Last weekend was the five-year anniversary of the collapse of Lehman Brothers, an event that kicked off the sinking of the world economy into recession and to the brink of worldwide depression. For the past week, media commentators have been remembering the harried months that followed, which seemed like the end of days at the time. (One good example is Neil Irwin’s walk down memory lane for the Washington Post.) But now, for many, the memory of those days has at least begun to fade, fear having been displaced by caution, which in turn is being displaced by cautious optimism—and even full-fledged optimism in some markets.
More proof of this cautious optimism can be found in August’s Architecture Billing Index, released today by the American Institute of Architects. With a national billings score of 53.8, up from July’s 52.7, it shows that architecture billings continue to grow at a steady rate, albeit sometimes ever-so-slightly shakily, as they have for nearly three years now.
It doesn’t seem so long ago since the bottom fell out. In January 2009, the index hit a nadir of 34.4, signaling massive contraction in the demand for architectural design services. Even the project inquiries index dipped below 50 for seven months (in March and May 2008, and from September 2008 to January 2009), which is something that had only been seen once before that point (in September 2001) and which we haven’t seen since. The next year and a half after the January 2009 lowpoint were followed by a steady, nerve-wracking slowing of the market’s rate of contraction. Then, we saw the first shaky and unpredictable green shoots, which began to appear at the end of 2010.
That feeling of uncertain, feeble, and precarious growth became so pervasive, however, that the renewed stability of the billings results for architecture has practically gone unnoticed. But growth has once again become the norm, not the exception. National billings have now grown for more than a year, except for one slip in April 2013 to 48.6. The inquiries index hasn’t experienced contraction since the dark days when we turned the calendar to 2009. Three of the nation’s regions have shown growth for more than a year now. (The only one that hasn’t, the Midwest, has been only slightly shakier, with eight of the past 12 months coming in above 50.) And three of the industry’s four sectors have shown growth for at least the past year. (The only one of those that hasn’t, the Commercial/Industrial sector, has shown growth for the past 11 months.)
Over the past few months, when I have seen the news from the AIA that the Architecture Billings Index has come in above 50, showing growth in the industry for design and architectural services, I have been pleasantly surprised. But that feeling is mistaken: I shouldn’t be surprised at all. While the economy might not be going gangbusters, growth is the norm again. That cautious, nervous optimism is a relic that the economy is slowly growing out of, and we all should too.
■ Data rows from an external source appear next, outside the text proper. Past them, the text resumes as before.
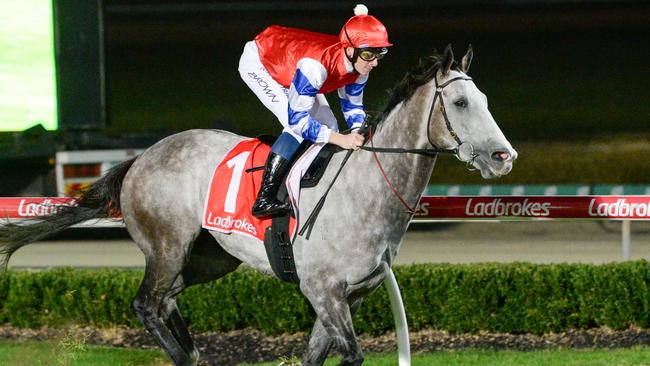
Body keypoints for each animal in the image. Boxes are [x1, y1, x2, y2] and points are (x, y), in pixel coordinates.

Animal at [1, 44, 516, 364]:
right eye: (462, 103)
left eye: (485, 98)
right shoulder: (323, 291)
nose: (503, 156)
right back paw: (182, 355)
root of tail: (140, 158)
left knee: (167, 299)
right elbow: (352, 355)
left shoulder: (348, 295)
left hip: (210, 257)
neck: (363, 192)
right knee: (146, 303)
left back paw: (191, 349)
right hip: (167, 246)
Billings: At 53.8, up from July’s national billings score of 52.7, this was the fourth straight month over 50. Twelve of the past 13 months, and seven of the eight months of 2013, have now been over 50.
Project Inquiries: At 63.0, down from July’s 66.4, this is the third straight month that inquiries have been above 60. Six of the eight months of 2013 have now come in above 60.
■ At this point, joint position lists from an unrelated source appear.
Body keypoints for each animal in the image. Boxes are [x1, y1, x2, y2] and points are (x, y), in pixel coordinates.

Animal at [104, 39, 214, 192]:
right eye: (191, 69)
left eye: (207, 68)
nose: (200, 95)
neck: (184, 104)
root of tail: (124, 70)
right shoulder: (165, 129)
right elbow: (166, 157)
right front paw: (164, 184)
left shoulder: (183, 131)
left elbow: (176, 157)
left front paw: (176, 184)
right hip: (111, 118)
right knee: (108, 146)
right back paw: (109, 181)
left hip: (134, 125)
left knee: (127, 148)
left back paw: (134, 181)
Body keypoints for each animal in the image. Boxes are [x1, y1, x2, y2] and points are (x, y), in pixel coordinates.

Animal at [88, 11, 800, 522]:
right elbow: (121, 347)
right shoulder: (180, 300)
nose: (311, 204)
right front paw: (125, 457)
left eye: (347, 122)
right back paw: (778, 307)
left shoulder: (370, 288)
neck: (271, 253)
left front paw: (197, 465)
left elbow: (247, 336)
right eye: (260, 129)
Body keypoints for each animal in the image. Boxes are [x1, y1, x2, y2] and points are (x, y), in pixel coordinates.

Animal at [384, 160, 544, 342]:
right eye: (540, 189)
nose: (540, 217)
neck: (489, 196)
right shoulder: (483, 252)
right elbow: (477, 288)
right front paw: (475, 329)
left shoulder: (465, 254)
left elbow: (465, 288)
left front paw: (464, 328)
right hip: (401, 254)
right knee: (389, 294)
Northeast: At 54.4, up from 53.2, August was the 12th straight month above 50.
Midwest: At 52.8, up from 51.3, this was only the second straight month for the Midwest above 50, although eight of the past 11 months and five of the eight months of 2013 have all been over 50.
South: At 51.9, down from 54.0, this was the 14th straight month over 50.
West: At 54.8, up from 52.8, this was the 13th straight month over 50.
Multifamily Residential: At 52.1, down from 52.7, this was the 16th straight month above 50. August also represents 30 of the last 36 months above 50, solidifying the Multifamily Residential market’s status as one of the strongest sectors of the design and construction economy since the recovery from the financial crisis.
Commercial/Industrial: At 54.8, down from 55.8, this was the 11th straight month over 50.
Institutional: At 50.8, up from 50.5, this is the 13th straight month above 50.
Mixed Practice: At an astounding 60.1, up from 57.1, this is the 12th straight month above 50.